# Equation vs function

1. Apr 13, 2013

### thedy

Hi,Few days I m trying to find out,what is difference between equation and function,but as I go deeper into it,I m more confused
I give example,we have velocity as function of time:f(t)=at+Vo....Ok,so this is function of time,but why not,for example of acceleration but only time?Please try to give me some explanation or hint at least,
When I know,I have a function of time,and when of accleration,that means,if f(t)=at+Vo,is it possible to apply this like this:f(a)=at+Vo?I assume,that is not,but why?

2. Apr 13, 2013

### AlephZero

An equation says "something = something_else". So long as you do the same to both sides, you get another equation that means the same thing. (OK, statement is a little bit over-simplified, but let's get the basics sorted out first!)

A function looks similar, but means something different. Think of it as a "rule" that says "if you give me a value of t, this is how I find the value of f(t)."

in your example f(t)=at+Vo, you call f(t) a function of t because you are assuming the other quantities (a and Vo) are known, and t can vary. On the other hand, if t and Vo are known but the acceleration a could vary, you might want to think of it as a function of a, and write f(a) = at+Vo.

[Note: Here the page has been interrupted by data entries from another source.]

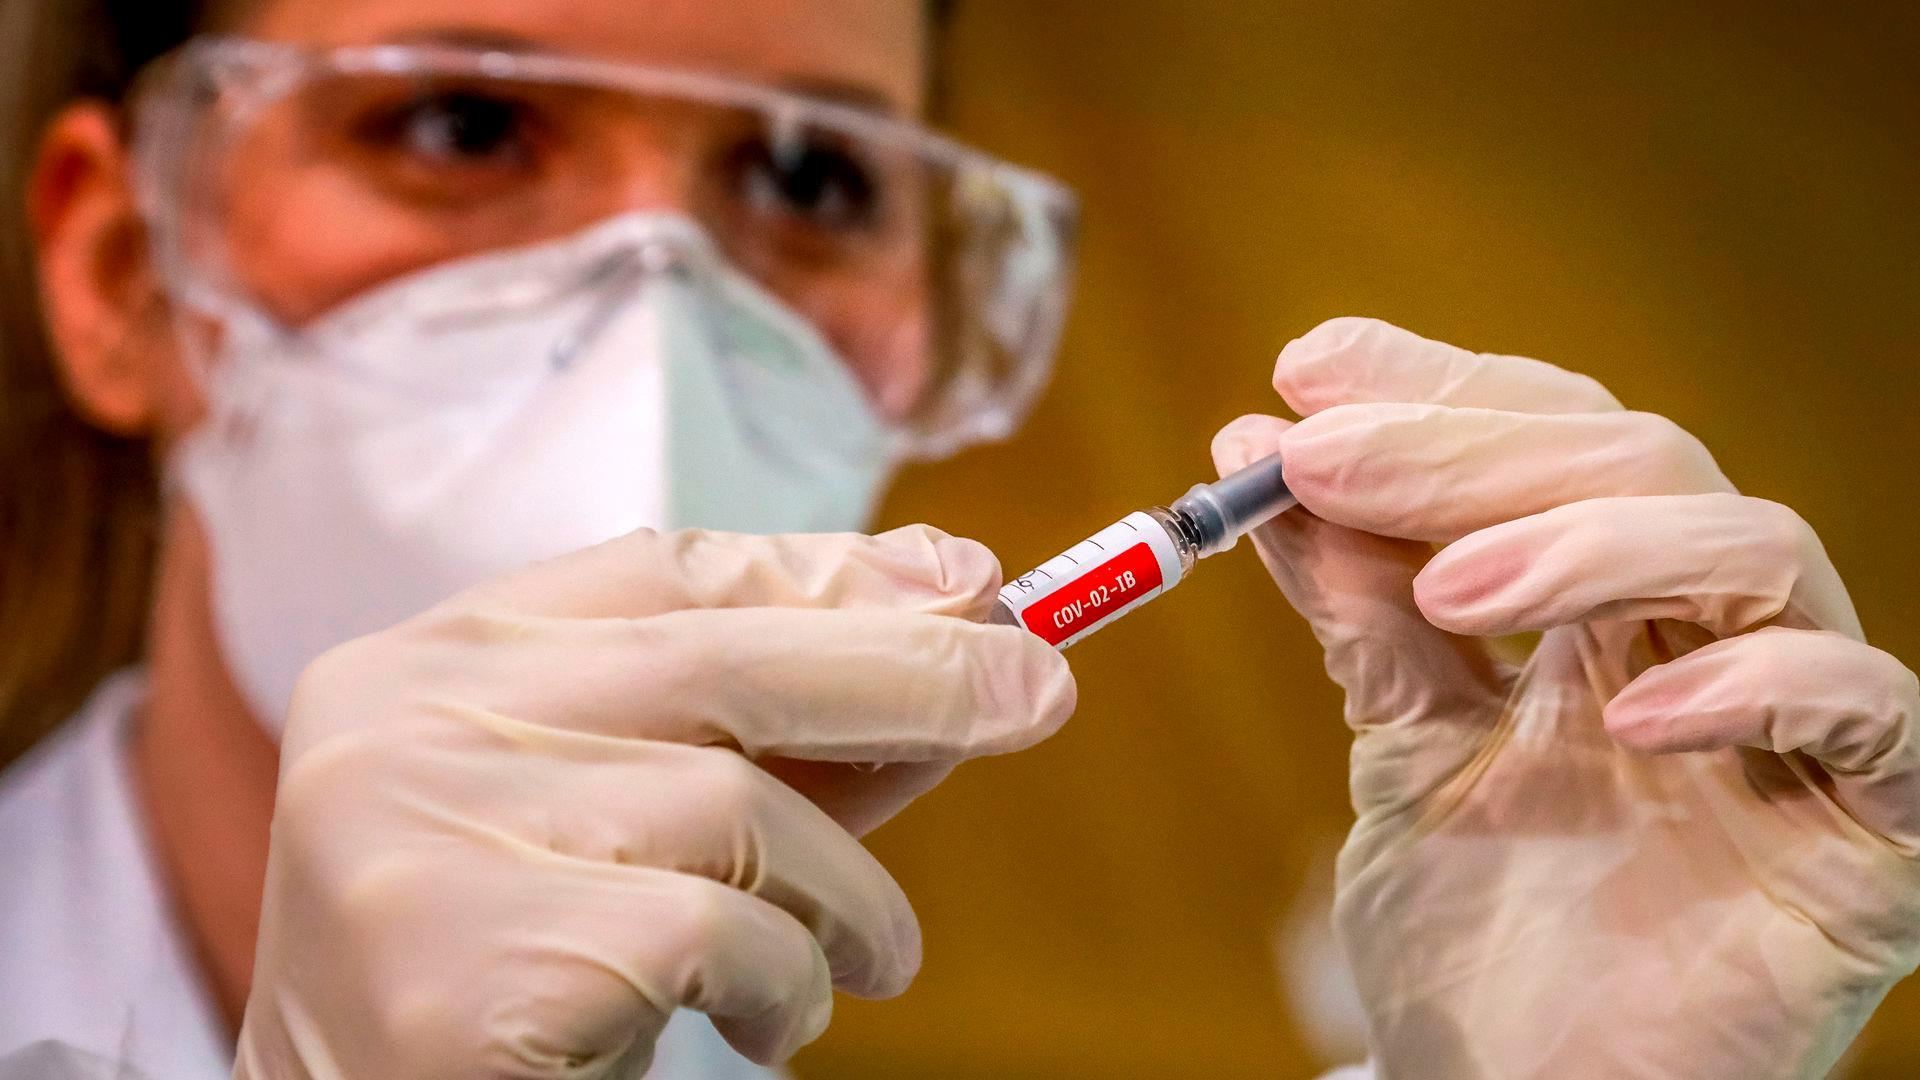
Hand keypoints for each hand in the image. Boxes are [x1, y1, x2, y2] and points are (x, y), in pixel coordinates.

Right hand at [233, 526, 1074, 1078]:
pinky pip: (719, 938)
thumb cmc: (523, 964)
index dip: (830, 571)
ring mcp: (425, 839)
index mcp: (433, 659)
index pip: (663, 569)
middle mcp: (408, 724)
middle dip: (908, 671)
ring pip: (742, 811)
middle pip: (722, 657)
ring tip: (865, 956)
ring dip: (850, 897)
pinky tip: (764, 1022)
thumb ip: (771, 739)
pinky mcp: (468, 969)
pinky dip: (786, 984)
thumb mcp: (632, 821)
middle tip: (1039, 689)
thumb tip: (961, 643)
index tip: (967, 580)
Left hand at [1216, 318, 1919, 1079]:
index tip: (1305, 369)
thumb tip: (1257, 453)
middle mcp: (1708, 638)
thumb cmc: (1477, 943)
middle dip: (1473, 448)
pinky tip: (1627, 713)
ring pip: (1755, 545)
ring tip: (1452, 588)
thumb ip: (1358, 607)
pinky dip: (1754, 682)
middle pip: (1641, 461)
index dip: (1443, 388)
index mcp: (1606, 609)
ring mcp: (1799, 726)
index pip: (1552, 437)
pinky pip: (1869, 706)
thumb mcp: (1399, 746)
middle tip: (1327, 456)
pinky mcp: (1878, 831)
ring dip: (1590, 541)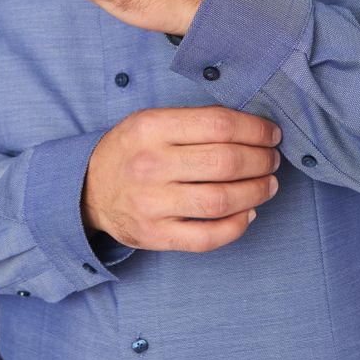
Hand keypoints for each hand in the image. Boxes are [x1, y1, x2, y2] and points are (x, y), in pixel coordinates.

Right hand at [81, 106, 281, 251]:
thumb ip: (193, 122)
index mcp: (151, 128)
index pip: (217, 124)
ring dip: (257, 192)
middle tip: (272, 159)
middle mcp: (150, 164)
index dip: (254, 129)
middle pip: (225, 162)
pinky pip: (207, 237)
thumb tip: (251, 129)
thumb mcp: (150, 121)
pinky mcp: (155, 235)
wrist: (88, 189)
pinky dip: (237, 226)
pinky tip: (249, 213)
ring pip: (221, 200)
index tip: (270, 134)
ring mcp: (152, 203)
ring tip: (269, 184)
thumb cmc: (130, 150)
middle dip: (261, 160)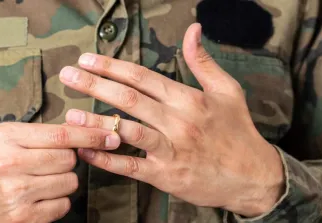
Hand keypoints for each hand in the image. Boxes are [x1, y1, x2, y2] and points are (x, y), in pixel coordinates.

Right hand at [0, 122, 119, 222]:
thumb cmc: (2, 164)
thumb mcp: (15, 139)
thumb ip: (50, 133)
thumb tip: (95, 130)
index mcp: (6, 137)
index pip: (61, 135)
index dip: (91, 135)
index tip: (111, 135)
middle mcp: (8, 163)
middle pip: (69, 159)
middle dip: (69, 160)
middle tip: (50, 162)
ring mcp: (16, 193)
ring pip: (70, 181)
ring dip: (64, 181)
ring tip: (42, 180)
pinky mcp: (25, 216)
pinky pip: (64, 204)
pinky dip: (59, 200)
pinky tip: (40, 196)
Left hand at [59, 23, 284, 216]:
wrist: (253, 177)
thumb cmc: (238, 132)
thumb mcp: (228, 91)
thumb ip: (203, 61)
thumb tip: (193, 30)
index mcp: (189, 99)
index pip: (142, 77)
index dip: (112, 66)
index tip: (88, 59)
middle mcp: (177, 122)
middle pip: (129, 99)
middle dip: (95, 85)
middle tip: (68, 76)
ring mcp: (170, 149)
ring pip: (127, 131)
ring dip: (96, 122)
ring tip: (71, 114)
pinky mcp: (165, 175)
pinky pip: (130, 166)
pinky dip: (106, 158)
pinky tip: (87, 151)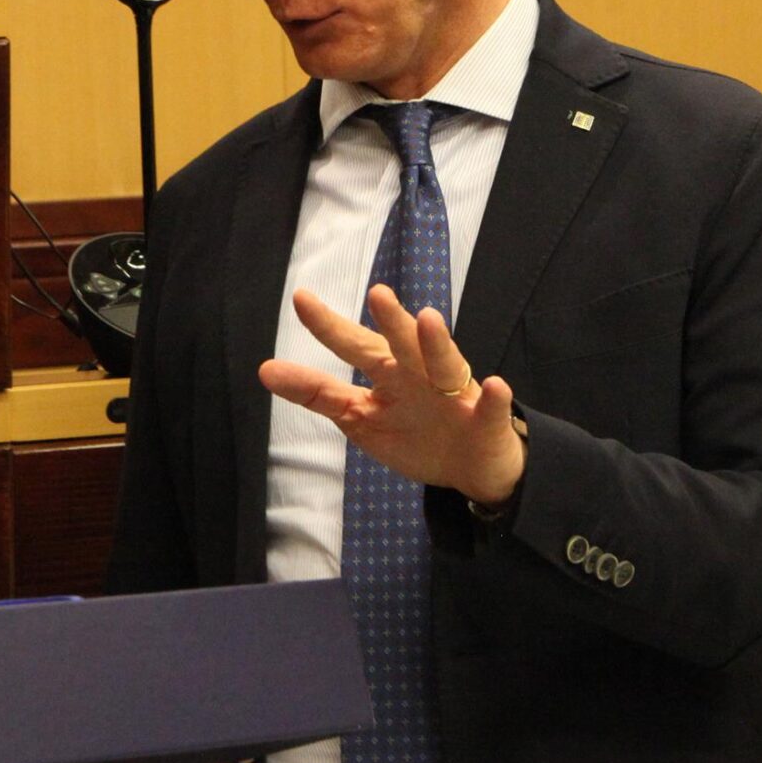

In more advanced math, often functions are often not defined by a "formula" like "at + Vo", but by a set of "rules" like

f(t) = 1 it t >= 0, and 0 if t < 0.

That's a perfectly good definition of f(t), because for any value of t you it tells you the value of f(t) (either 0 or 1). But it would be hard (and no more useful) to write a "formula" that defined the same function f(t).

3. Apr 14, 2013

### thedy

Thanks,so this is all magic?If I have other variables constant,then this,which could vary is in brackets?Like f(t),f(a)....

4. Apr 15, 2013

### awecrump

Technically, a function must pass the vertical line test or that you cannot have two y values for one x value. A function usually involves two or more variables such as y=x^2+5.